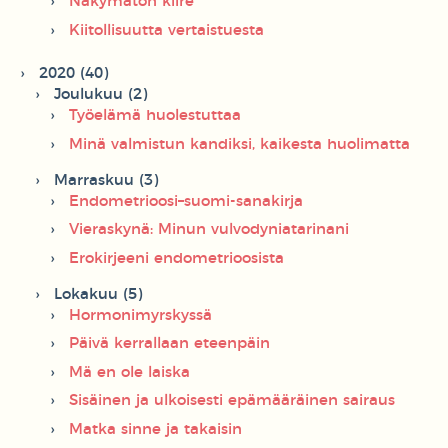
Näkymätön kiire
Kiitollisuutta vertaistuesta
2020 (40)
Joulukuu (2)
Työelämä huolestuttaa
Minä valmistun kandiksi, kaikesta huolimatta
Marraskuu (3)
Endometrioosi–suomi-sanakirja
Vieraskynä: Minun vulvodyniatarinani
Erokirjeeni endometrioosista
Lokakuu (5)
Hormonimyrskyssä
Päivä kerrallaan eteenpäin
Mä en ole laiska
Sisäinen ja ulkoisesti epämääräinen sairaus
Matka sinne ja takaisin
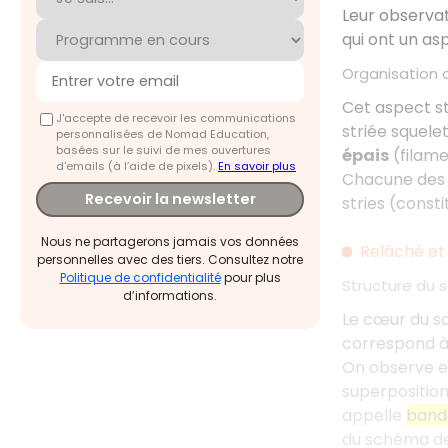
Leur observa
qui ont un asp
Organisation 
Cet aspect st
J'accepte de recevoir les communications
striée squele
personnalisées de Nomad Education,
basées sur le suivi de mes ouvertures
épais
(filam
d'emails (à l’aide de pixels).
En savoir plus
Chacune des u
Recevoir la newsletter
stries (const
Nous ne partagerons jamais vos données
Relâché et
personnelles avec des tiers. Consultez notre
Politique de confidentialité
pour plus
Structure du 
d’informations.
Le cœur du sa
correspond à 
On observe en
superposition
appelle
bande
du schéma de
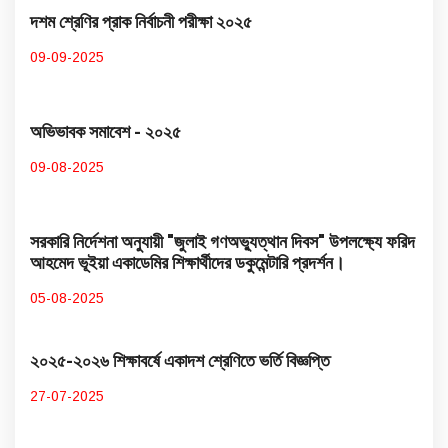
দশম শ্রেণির প্রাক নির্বাচনী পরীক্ষা ২০২৫
09-09-2025
অভিভাবক সমাবেশ - ২০২৫
09-08-2025
সরকারি নির্দেশনা অনুযায়ী "জুলাই গণঅভ্যুত্থান দিবস" উপলক্ষ্যে ফরিদ
আহমেদ ভূইয়া একাডেমির শিক্ষার্থীদের ডকুমেন্টারি প্রদর্শন।
05-08-2025
২০২৫-২০২৬ শিক্ষাবর্ষে একাদশ শ্রেণিতে ভর্তি বিজ্ঞপ্তি
27-07-2025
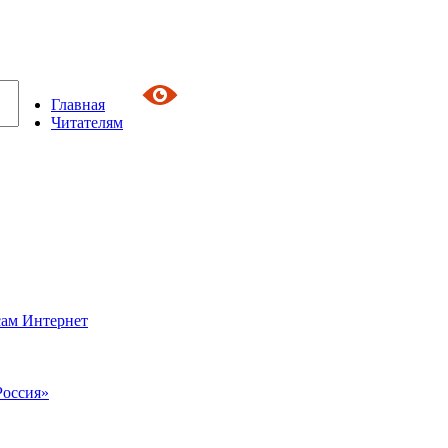
Главная
Читателям
сам Интернет
Россия»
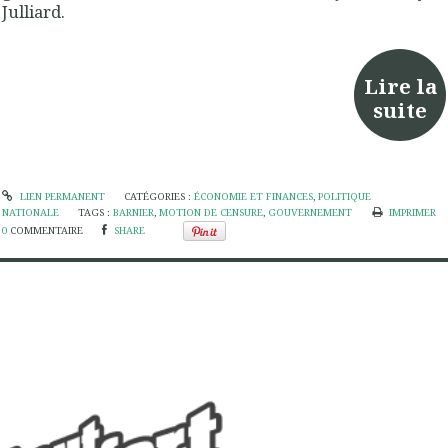
Julliard.
Lire la
suite
LIEN PERMANENT
CATÉGORIES :
ÉCONOMIE ET FINANCES
,
POLITIQUE
NATIONALE
TAGS :
BARNIER
,
MOTION DE CENSURE
,
GOUVERNEMENT
IMPRIMER
0
COMMENTAIRE
SHARE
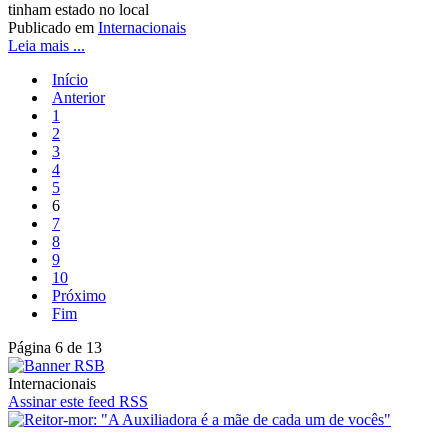
tinham estado no local
Publicado em
Internacionais
Leia mais ...
Início
Anterior
1
2
3
4
5
6
7
8
9
10
Próximo
Fim
Página 6 de 13
Internacionais
Assinar este feed RSS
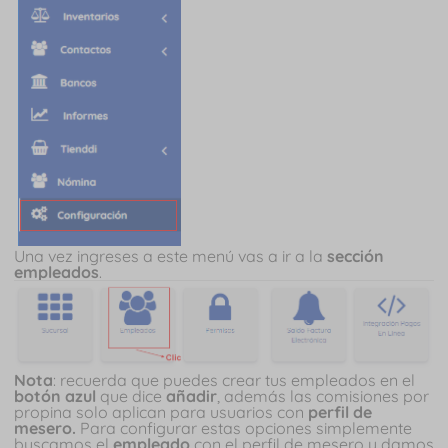
Una vez ingreses a este menú vas a ir a la
sección
empleados
.
Nota
: recuerda que puedes crear tus empleados en el
botón azul
que dice
añadir
, además las comisiones por
propina solo aplican para usuarios con
perfil de
mesero.
Para configurar estas opciones simplemente
buscamos el
empleado
con el perfil de mesero y damos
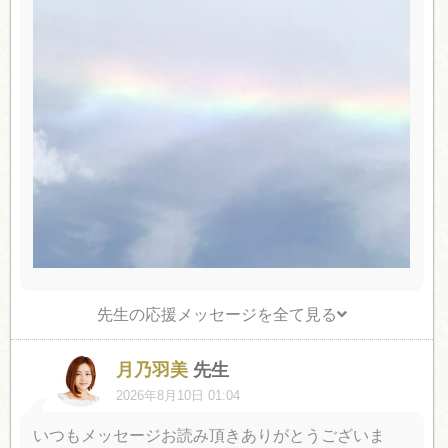
先生の応援メッセージを全て見る
月乃羽美
先生
2026年8月10日 01:04
いつもメッセージお読み頂きありがとうございま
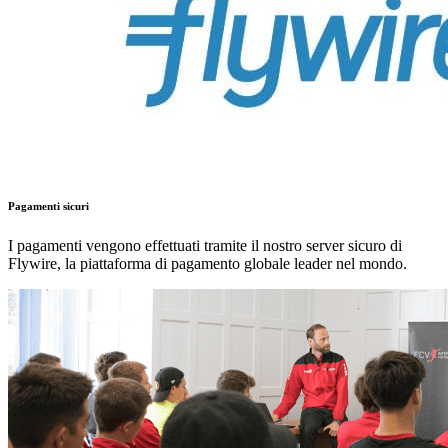
Pagamenti sicuri
I pagamenti vengono effettuati tramite il nostro server sicuro di
Flywire, la piattaforma di pagamento globale leader nel mondo.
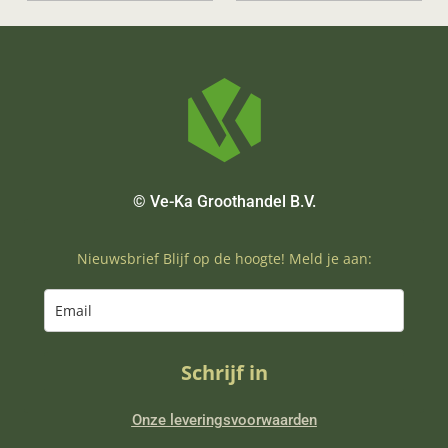
© Ve-Ka Groothandel B.V.
Nieuwsbrief Blijf op de hoogte! Meld je aan:
Schrijf in
Onze leveringsvoorwaarden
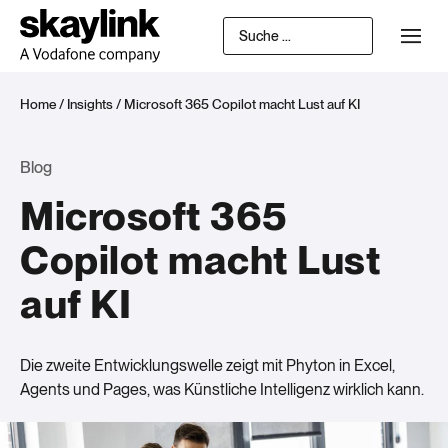
Home
/
Insights
/
Microsoft 365 Copilot macht Lust auf KI
Blog
Microsoft 365
Copilot macht Lust
auf KI
Die zweite Entwicklungswelle zeigt mit Phyton in Excel,
Agents und Pages, was Künstliche Intelligenz wirklich kann.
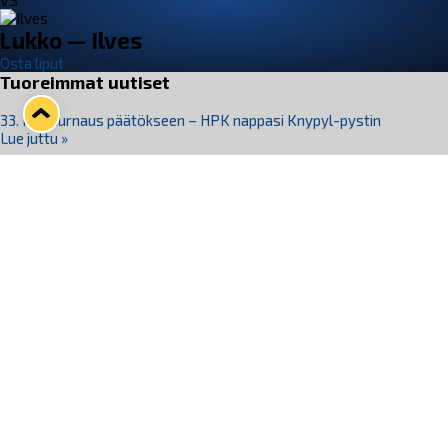
VS
Lukko — Ilves
Osta liput
Tuoreimmat uutiset
33. Pitsiturnaus päätökseen – HPK nappasi Knypyl-pystin
Lue juttu »
Otteluliput juhlakaudelle 26–27 nyt myynnissä!
Lue juttu »
Kiekko-Espoo voittaa historian ensimmäisen naisten
Pitsiturnauksen
Lue juttu »
Pitsiturnauksen päiväliput on loppuunmyyty – Pitsitunnelmaan
pääset myös Marina Vistan terassilla
Lue juttu »
Lukko ja pirkanmaalainen vaatevalmistaja Nousu yhteistyöhön
Lue juttu »
Seuraa Lukkoa somessa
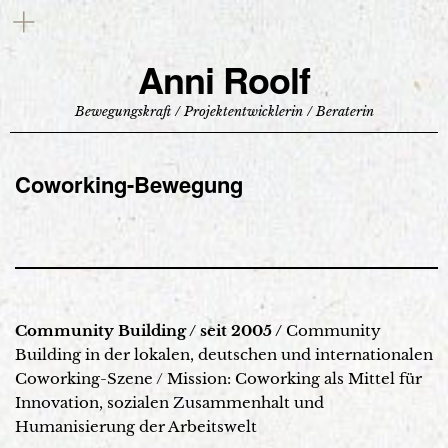
Anni Roolf
Bewegungskraft / Projektentwicklerin / Beraterin
Coworking-Bewegung
Community Building / seit 2005 /
Community
Building in der lokalen, deutschen und internationalen
Coworking-Szene / Mission: Coworking als Mittel für
Innovation, sozialen Zusammenhalt und
Humanisierung der Arbeitswelt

Problem to solve: The entries above are to be restated verbatim, with no pictures carried over.

Exercise result:
Näkymätön kiire
Kiitollisuutta vertaistuesta
2020 (40)
Joulukuu (2)
Työelämä huolestuttaa
Minä valmistun kandiksi, kaikesta huolimatta
Marraskuu (3)
Endometrioosi–suomi-sanakirja
Vieraskynä: Minun vulvodyniatarinani
Erokirjeeni endometrioosista
Lokakuu (5)
Hormonimyrskyssä
Päivä kerrallaan eteenpäin
Mä en ole laiska
Sisäinen ja ulkoisesti epämääräinen sairaus
Matka sinne ja takaisin
Leur observa
qui ont un asp
Organisation 
Cet aspect st
J'accepte de recevoir les communications
striée squele
personnalisées de Nomad Education,
basées sur le suivi de mes ouvertures
épais
(filam
d'emails (à l’aide de pixels).
En savoir plus
Chacune des u
Recevoir la newsletter
stries (const
Nous ne partagerons jamais vos données
Relâché et
personnelles avec des tiers. Consultez notre
Politique de confidentialité
pour plus
Structure du 
d’informations.
Le cœur du sa
correspond à 
On observe en
superposition
appelle
bande
du schéma de
দশম শ্রেণির প্রাক নির্বাচনী পরীক্ষা ২০২৫
09-09-2025
অভিভাবক সমাবেশ - ২০২৫
09-08-2025
সরকারি নির্দেশনা অনুযায়ী "জুলাই গণঅভ্যুত্থান দিবস" উপলক্ষ্যে ফরিদ
আহমেদ ভূইয়া একাডেমির শিক্ষার্থীদের ডকুমেন্টারি প্রদর্শন।
05-08-2025
২০২৫-২০২৬ শিক্ষাবর্ষে একাদশ শ্রেণিতে ভর্তি বিজ্ঞপ্তি
27-07-2025
Главная
Читателям
сам Интернет
Россия»
Julliard.
Lire la
suite
LIEN PERMANENT
CATÉGORIES :
ÉCONOMIE ET FINANCES
,
POLITIQUE
NATIONALE
TAGS :
BARNIER
,
MOTION DE CENSURE
,
GOUVERNEMENT
IMPRIMER
0
COMMENTAIRE
SHARE
tinham estado no local
Publicado em
Internacionais
Leia mais ...
Início
Anterior
1
2
3
4
5
6
7
8
9
10
Próximo
Fim
Página 6 de 13
Internacionais
Assinar este feed RSS
Una vez ingreses a este menú vas a ir a la
sección
empleados
.
Nota
: recuerda que puedes crear tus empleados en el
botón azul
que dice
añadir
, además las comisiones por
propina solo aplican para usuarios con
perfil de
mesero.
Para configurar estas opciones simplemente
buscamos el
empleado
con el perfil de mesero y damos
先生の応援メッセージを全て見る
月乃羽美
先生
2026年8月10日 01:04
いつもメッセージお読み頂きありがとうございま
Pagamenti sicuri
I pagamenti vengono effettuati tramite il nostro server sicuro di
Flywire, la piattaforma di pagamento globale leader nel mondo.
© Ve-Ka Groothandel B.V.
Nieuwsbrief Blijf op de hoogte! Meld je aan:
Schrijf in
Onze leveringsvoorwaarden
Home
/
Insights
/
Microsoft 365 Copilot macht Lust auf KI
Blog
Microsoft 365
Copilot macht Lust
auf KI
Die zweite Entwicklungswelle zeigt mit Phyton in Excel,
Agents und Pages, was Künstliche Intelligenz wirklich kann.
VS
Lukko — Ilves
Osta liput
Tuoreimmat uutiset
33. Pitsiturnaus päätökseen – HPK nappasi Knypyl-pystin
Lue juttu »
Otteluliput juhlakaudelle 26–27 nyt myynnissä!
Lue juttu »
Kiekko-Espoo voittaa historian ensimmäisen naisten
Pitsiturnauksen
Lue juttu »
Pitsiturnauksen päiväliput on loppuunmyyty – Pitsitunnelmaan
pääset myös Marina Vistan terassilla
Lue juttu »
Lukko ja pirkanmaalainen vaatevalmistaja Nousu yhteistyöhön
Lue juttu »
Seuraa Lukkoa somessa
Anni Roolf
Bewegungskraft / Projektentwicklerin / Beraterin
Coworking-Bewegung
Community Building / seit 2005 /
Community
Building in der lokalen, deutschen und internationalen
Coworking-Szene / Mission: Coworking als Mittel für
Innovation, sozialen Zusammenhalt und
Humanisierung der Arbeitswelt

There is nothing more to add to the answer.